A project of Common Dreams

For Immediate Release
Contact:
Sam Quigley
317-752-9150

"Pathetic"

"This is an anti-immigrant, low-wage bill masquerading as an attempt to help American workers."

WASHINGTON

This morning, Senators Mitt Romney and Tom Cotton introduced a bill to raise the minimum wage to $10 an hour over the next four years while tightening enforcement on hiring undocumented workers.

In response, Morris Pearl, the Chair of the Patriotic Millionaires, former managing director of BlackRock, Inc., and author of the upcoming book Tax the Rich, issued the following statement:

"The Romney/Cotton minimum wage bill is pathetic. There is nowhere in the United States where $10 an hour is enough to live on today. That will be even more true in four years. While tens of millions of Americans live and work in poverty, this bill would increase wages for only 3.5 million workers. By comparison, the Raise the Wage Act would increase wages for nearly ten times as many Americans, 32 million.

The President has made it clear: the American people need help now. $10 four years from now is nowhere near enough.

The E-verify requirements in the bill may be even more ridiculous than the $10 maximum. Telling the American people to ignore the billionaires who have gotten even richer during the pandemic and instead focus their attention on the Main Street small businesses not yet using the E-verify system is absurd.

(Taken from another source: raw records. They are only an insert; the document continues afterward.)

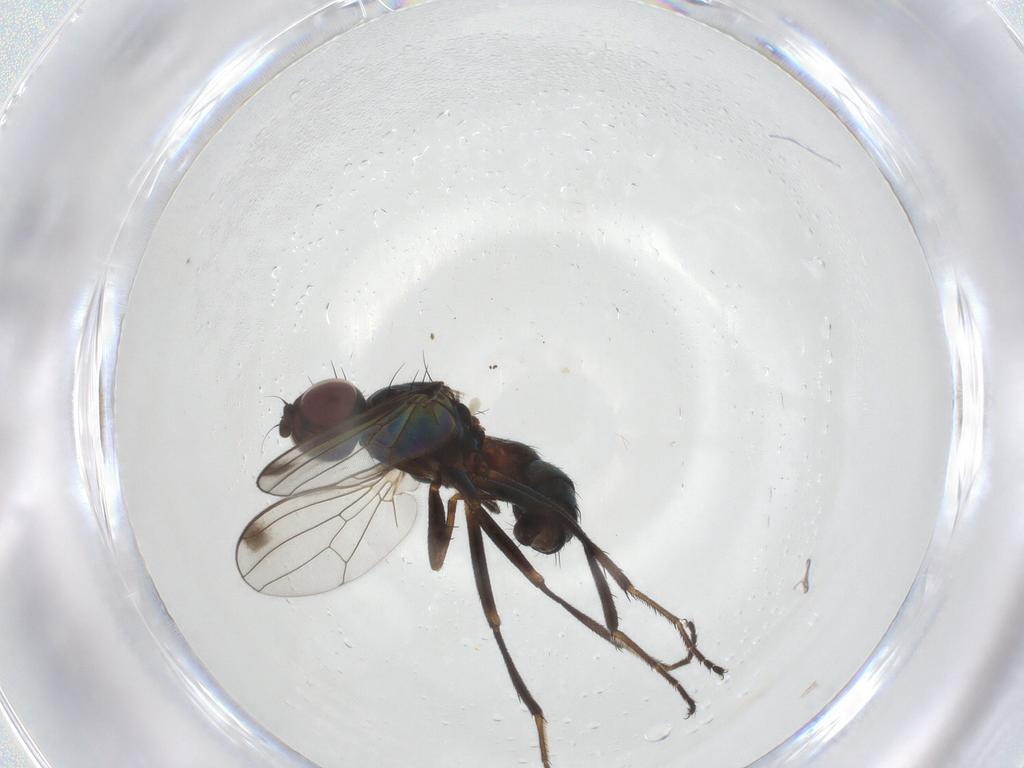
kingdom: Animalia
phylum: Arthropoda
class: Insecta
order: Diptera
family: Sepsidae
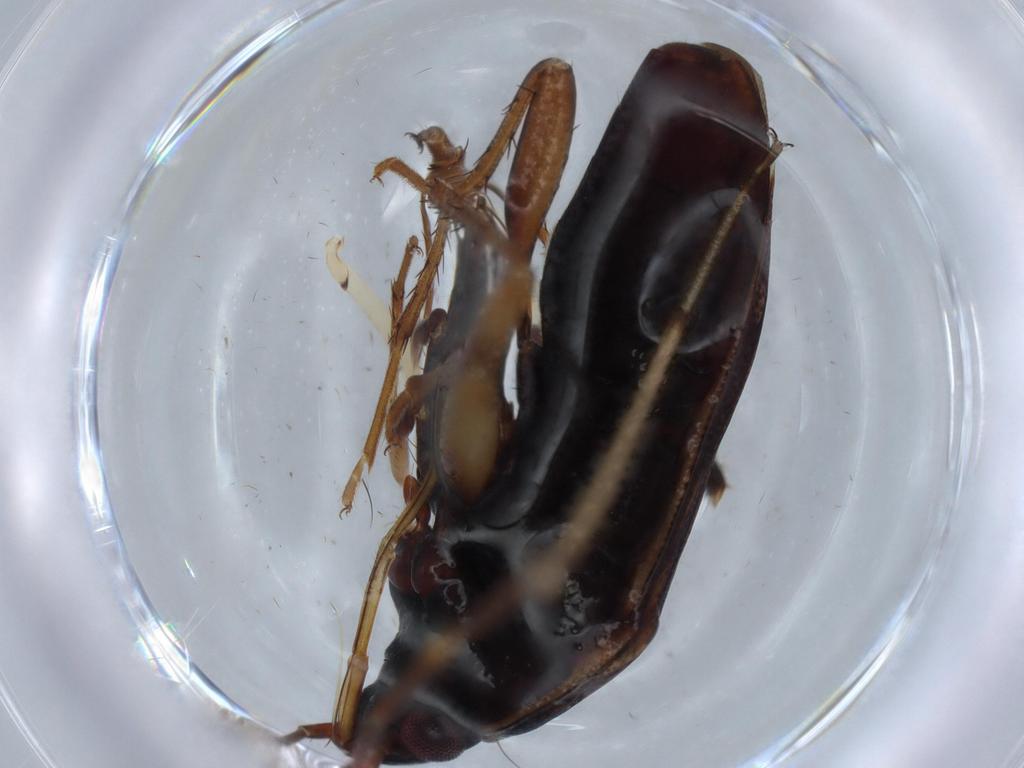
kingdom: Animalia
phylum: Arthropoda
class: Insecta
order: Hemiptera
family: Rhyparochromidae
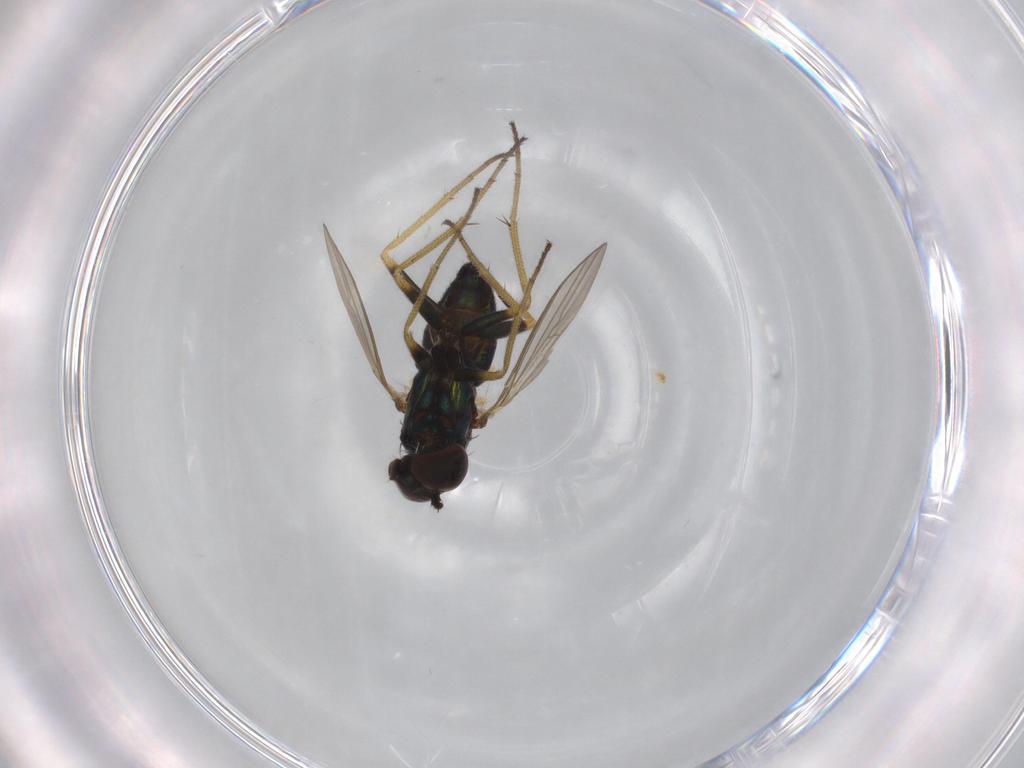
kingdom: Animalia
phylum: Arthropoda
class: Insecta
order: Diptera
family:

It's not the fault of undocumented immigrants that billionaire business owners aren't giving their employees a fair share of the value they create. Trying to pit one group of workers against another to promote the xenophobic policies that Americans overwhelmingly rejected at the ballot box will not help any of us. This is an anti-immigrant, low-wage bill masquerading as an attempt to help American workers."

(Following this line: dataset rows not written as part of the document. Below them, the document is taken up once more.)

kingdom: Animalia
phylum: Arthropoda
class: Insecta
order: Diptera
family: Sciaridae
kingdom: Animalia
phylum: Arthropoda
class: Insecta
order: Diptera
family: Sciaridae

The Patriotic Millionaires is a group of high-net worth Americans who share a profound concern about the destabilizing level of inequality in America. Our work centers on the two things that matter most in a capitalist democracy: power and money. Our goal is to ensure that the country's political economy is structured to meet the needs of regular Americans, rather than just millionaires. We focus on three "first" principles: a highly progressive tax system, a livable minimum wage, and equal political representation for all citizens.